Орденоносцы растерялись, академизм был разрушен. Никто не знал, как реагировать. Все упёрлись в макет, открытый Юрой Иоффе, только Игорь Ильинский хохотал. В результате все скопом решили, под смех Ильинского, что, действительно, Равенских сказал что- то очень образное. Возражения были, но макет всё — таки приняли.
Работа над нашим «Возвращением» длилась два года. Великому Ильинскому было под восемьдесят, он почти ослеп, но не^юкидал спектакля. «Шлифовал каждый жест, каждую реплику», — вспоминал Ион Друце. А Равенских — этот «бунтовщик, возмутитель спокойствия» — поставил великий спектакль как очередной режиссёр, снятый с главного, стоптанный царёвской камарильей. Оставшись в Малом, снова сделал шедевр на фоне собственной катастрофы. Спектакль — монолог, спектакль — исповедь великого русского человека, спектакль о жизни и смерти, о таинстве человеческой жизни, о необходимости оберегать это таинство. Художественный совет, принимавший «Возвращение на круги своя», как заметил тот же Друце, «проходил на Страстной неделе в Великую пятницу, в день распятия Спасителя. Шёл сначала туго. Вёл художественный совет Михаил Иванович Царёв, вёл заседание осторожно, непредвзято, но те, которым он давал слово, не оставляли камня на камне от нашего детища… „Эмигрантская вылазка, толстовство в чистом виде, попытка христианской проповеди, против которой наша коммунистическая партия", и т. д.».
Приняли «Возвращение» чудом, благодаря смелости самого автора — Иона Друце, который напрямик спросил царедворца:
— Михаил Иванович, а вы — то сами за или против спектакля?
— Я‑то… я… конечно… за.
Художник в нём победил дипломата, что случалось крайне редко. Стена за нашей спиной рухнула. Слава богу, работа наша будет жить.
Спектакль вышел и имел громадный успех. «Такой пронзительной тишины я не помнил. Зал сидел три часа не шелохнувшись», — писал Друце. «Надо же, просто чудо какое — то, вошли в театр, а выходим так, как будто побывали на службе в храме». Я снова цитирую Иона Друце, услышавшего этот отзыв от безымянных зрительниц.
Через день Борис Иванович и его жена, замечательная актриса Малого театра Галина Александровна Кирюшина, пригласили меня с Инной в ресторан. Первый тост, который поднял наш режиссёр — потрясователь — тост за спящую в питерской макетной Инну. В его неожиданном тосте был добрый юмор и человеческое тепло.
Равенских постепенно становился для меня близким человеком. Видимо, и я пришёлся ему по душе.

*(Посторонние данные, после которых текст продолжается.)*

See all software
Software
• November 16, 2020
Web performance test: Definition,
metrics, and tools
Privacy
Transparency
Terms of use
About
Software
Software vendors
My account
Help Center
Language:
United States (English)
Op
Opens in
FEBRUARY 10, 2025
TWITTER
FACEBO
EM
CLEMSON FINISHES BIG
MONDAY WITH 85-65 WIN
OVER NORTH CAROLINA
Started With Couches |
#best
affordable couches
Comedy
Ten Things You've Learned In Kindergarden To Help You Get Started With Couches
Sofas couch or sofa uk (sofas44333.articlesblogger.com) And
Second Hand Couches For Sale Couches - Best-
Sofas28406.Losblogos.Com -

Там же, в ресторане, он признался мне:
— Жаль, что мы так поздно встретились.
К концу трапезы он опять напал на меня:
— Слушай, Эдуард, а почему я с тобой так много пью? А? Я ведь давно ничего не пил — ты что, опять колдуешь на меня?
— Нет, Борис Иванович, думаю, что вам покойно со мной, вы раскрепостились после боя за свою житуху в театре. Вы снова победили. За победу! За вашу победу, Борис Иванович!

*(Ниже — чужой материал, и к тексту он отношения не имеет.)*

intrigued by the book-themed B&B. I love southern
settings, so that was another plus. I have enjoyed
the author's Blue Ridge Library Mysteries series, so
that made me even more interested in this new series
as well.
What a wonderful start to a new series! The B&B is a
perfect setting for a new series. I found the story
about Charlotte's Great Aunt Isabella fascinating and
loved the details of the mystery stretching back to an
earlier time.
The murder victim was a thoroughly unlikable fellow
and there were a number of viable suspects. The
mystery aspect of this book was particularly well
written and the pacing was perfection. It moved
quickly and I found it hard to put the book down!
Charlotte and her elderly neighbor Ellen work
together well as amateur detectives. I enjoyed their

«Возвращение на круги своя» — спектакль — реквием, прощание с жизнью не только Льва Толстого, но, к сожалению, и нашего режиссёра — Бориса Равенских.
Лев Николаевич в исполнении Ильинского в постановке Равенских умирает стоя, с последними словами: «Вот и конец… И ничего… КАК ПРОСТО И КАК ХОРОШО…» Луч на лице, уменьшаясь, постепенно гаснет, и Толстой уходит в вечность.

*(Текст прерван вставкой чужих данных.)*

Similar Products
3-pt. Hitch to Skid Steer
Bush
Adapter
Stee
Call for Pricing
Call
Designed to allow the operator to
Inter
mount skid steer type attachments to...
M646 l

Борис Иванович Равенских умер через год после премьеры «Возвращения». Умер так же, как Толстой в спектакле — стоя. На лестничной площадке своего дома, подле лифта. Мгновенно, не успев понять, что умирает. Упал на руки своего студента, провожавшего его после занятий в институте. С бумагою в одном кармане куртки, разрешающей ему со студентами открыть свой театр. В другом кармане находилось словоблудие Леонида Брежнева «Целина», над которым режиссёр невозможно ломался последнее время, чтобы спастись правительственной постановкой и тем отомстить орденоносцам за собственное поругание. Воистину, в России «судьба индейка, а жизнь копейка».